Fasha nampak berpikir. "Ke rumah Ann dulu deh!" usulnya.
"Nanti tuh bocah ngomel lagi!" keluh Rain. Pasalnya, Anne sudah mulai bisa msngomel. Padahal gadis itu biasanya selalu diam. Fasha terkekeh mendengar itu. Anne sebetulnya bukan mengomel tapi hanya menyampaikan ketidaksukaannya. Hanya saja, berhubung anaknya kalem jadi terkadang suka salah ditanggapi. Kalau Fasha sih memaklumi. Karena ia memang setipe dengan Anne jadi paham dengan karakter Anne. Meskipun Anne pendiam, sejujurnya gadis itu masih lebih bisa bercanda dengan yang lain dibandingkan dengannya. Karena ia sering melihat Anne tertawa dengan Ferril atau Ardan.
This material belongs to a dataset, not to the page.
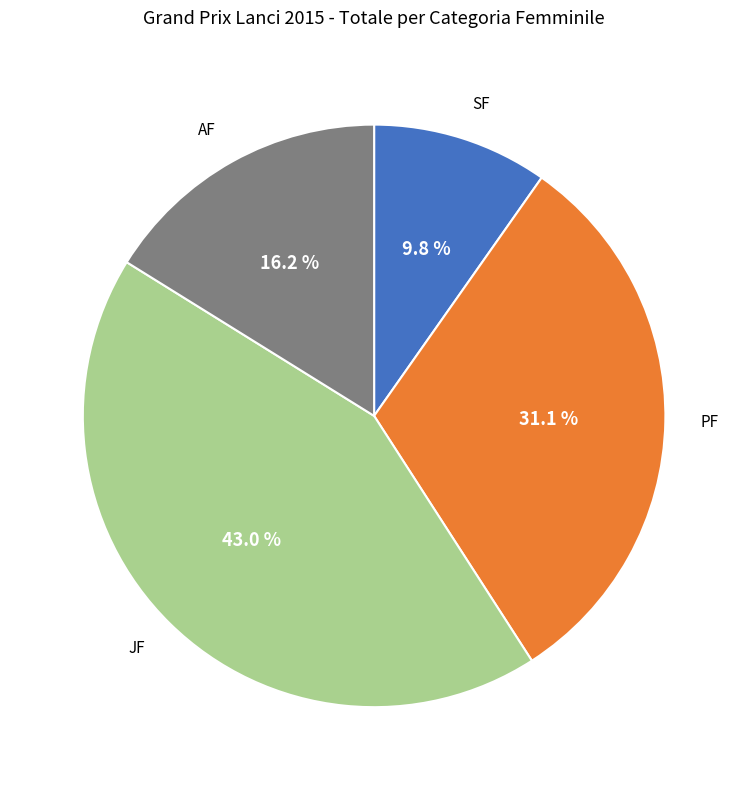

How many slices are in this pie chart?

4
Tapi akan diam jika berada di dekatnya. Mungkin segan. Hihihi. Ya mau bagaimana lagi? Ia sudah begini dari sananya kan? Dan lagi, ia juga bersyukur kok dengan karakternya ini.
Sementara itu......
Hampir tiga belas jam di pesawat membuat Dina super lelah. Perjalanan yang sangat lama itu nyatanya membuatnya seolah baru keluar dari pintu ajaib Doraemon. Bagaimana tidak? Saat penerbangan dari London tadi berangkat pukul 18.25 tapi tiba di Kuala Lumpur, masih di jam yang sama, yaitu 18.25. Yah, seolah-olah melintasi waktu tapi saat tiba, ternyata ia masih di jam yang sama hanya negara saja yang berbeda. Kadang ia sangat takjub. Betapa mahahebatnya Allah menciptakan semua ini dengan begitu detil. Ya kan?
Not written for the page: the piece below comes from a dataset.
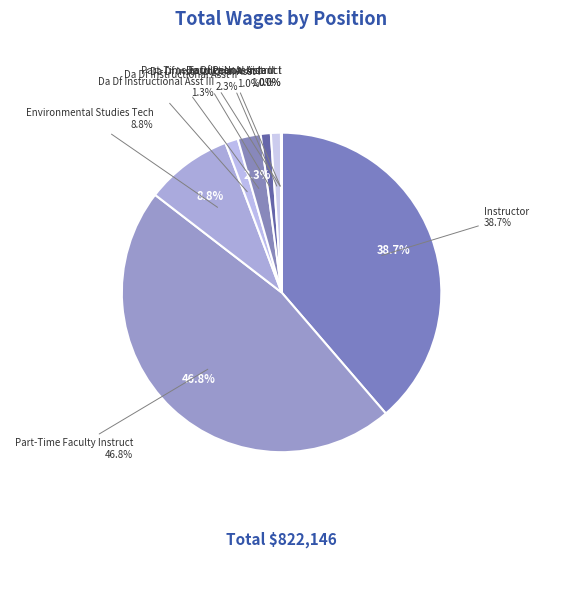

True or false: Da Df Instructional Asst II accounts for 15% of the total.

False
Penerbangan ke Jakarta masih empat jam lagi. Dina mulai mengelilingi bandara Kuala Lumpur yang besar dan sangat ramai. Keluar-masuk toko coklat titipan geng krucil. Sebenarnya, Dina sudah cukup banyak membawa oleh-oleh. Tapi entah kenapa, ia selalu merasa ada yang harus ia beli dari setiap negara yang ia kunjungi. Lagi pula, pekerjaan ditambah penghasilan usaha rotinya kini sangat lumayan untuk diporotin geng krucil. Meski ia sendiri masih sering memeras dompet Ardan dengan alasan malas mengambil uang ke ATM. Hihihi...
Omong-omong tentang Ardan, tak ada yang berubah. Masih jomblo dan masih hampa. Kalau soal move on masih belum bisa dipastikan karena Ardan orangnya setia. Tapi gak mungkin Ardan pakek title 'ku tunggu jandamu, Tatal' karena gak baik mendoakan yang tidak baik. Hihihi!
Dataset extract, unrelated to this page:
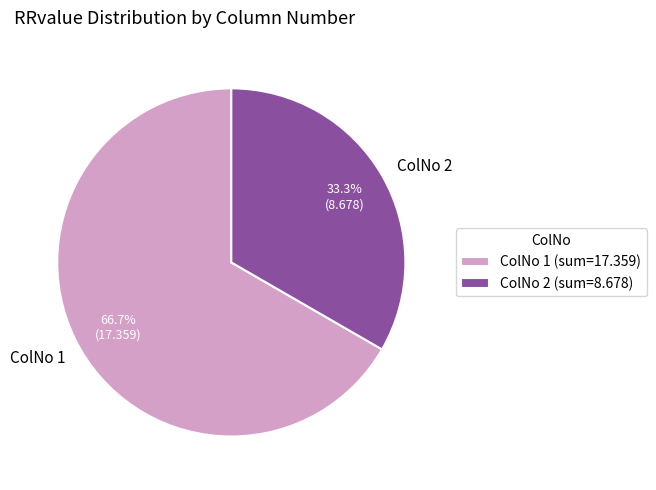

To the nearest percent, what is the average slice percentage?

50%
"Masih tiga jam lagi, pa. Sampe jam setengah dua belasan lah. Nanti Ferril yang jemput kok," begitu terangnya ketika papanya sibuk menelepon.
Papanya mengiyakan saja. Cukup lega karena Ferril yang menjemput bukan istrinya. Ia juga tak akan memberi izin kalau Aisha harus ke bandara semalam itu. Selain itu, di Jakarta sana, seperti biasa, Ferril mulai bermanja ria dengan berbaring di pangkuan bundanya yang membuat papanya senewen karena gak kebagian. Lelaki manja yang satu itu lagi senang-senangnya. Kenapa? Dengar-dengar sih lagi jatuh cinta. Tapi gak ada yang tahu siapa si perempuannya. Karena belum dikenalkan pada bunda. Tapi ia sudah berjanji pada bundanya, kalau sudah oke, pasti akan ia bawa ke rumah. Janji lainnya, katanya ini yang terakhir. Iya, perempuan ini yang ingin Ferril jadikan pelabuhan terakhirnya. Ketika ditanya apa alasan Ferril begitu serius dengan perempuan yang satu ini, lelaki itu hanya menjawab, 'karena mirip sekali dengan bunda'. Papanya sih senang-senang saja kalau memang Ferril serius ingin menikah. Yah, dari pada anaknya jadi playboy lagi kan ribet urusannya. Mendingan juga nikah meski ia lihat masih kekanakan sekali tingkahnya. Tapi Fadlan pikir, barangkali anaknya bisa belajar lebih dewasa nanti. Toh Fadli juga begitu. Alasan menyenangkan lainnya bagi Fadlan tentu saja istrinya. Hihihi! Kalau Ferril menikah kan, cuma ia yang akan manja-manjaan sama istri dan gak akan diganggu anak sablengnya itu lagi! Hihihi!
"Katanya mau jemput Dina, deeek!" tegur bunda yang tentu saja mengingatkan.
"Masih lama, bun. Nyampenya tengah malem begitu!"
"Setengah dua belas kaliii! Udah ih siap-siap! Kan pada jemput yang lain juga!" semprot Farras dari tangga dengan penampilan yang sudah rapi.
Ferril terbelalak lantas buru-buru bangun saat mendengar suara cempreng Rain menyapa dari ruang tamu. Gadis itu datang membawa Anne yang ogah-ogahan, ada Tata juga ditambah Fasha yang baru saja memarkir mobilnya.
As-ta-ga!
Cuma menjemput satu orang aja yang ikut dan ributnya kayak jemput orang sekampung yang baru pulang haji!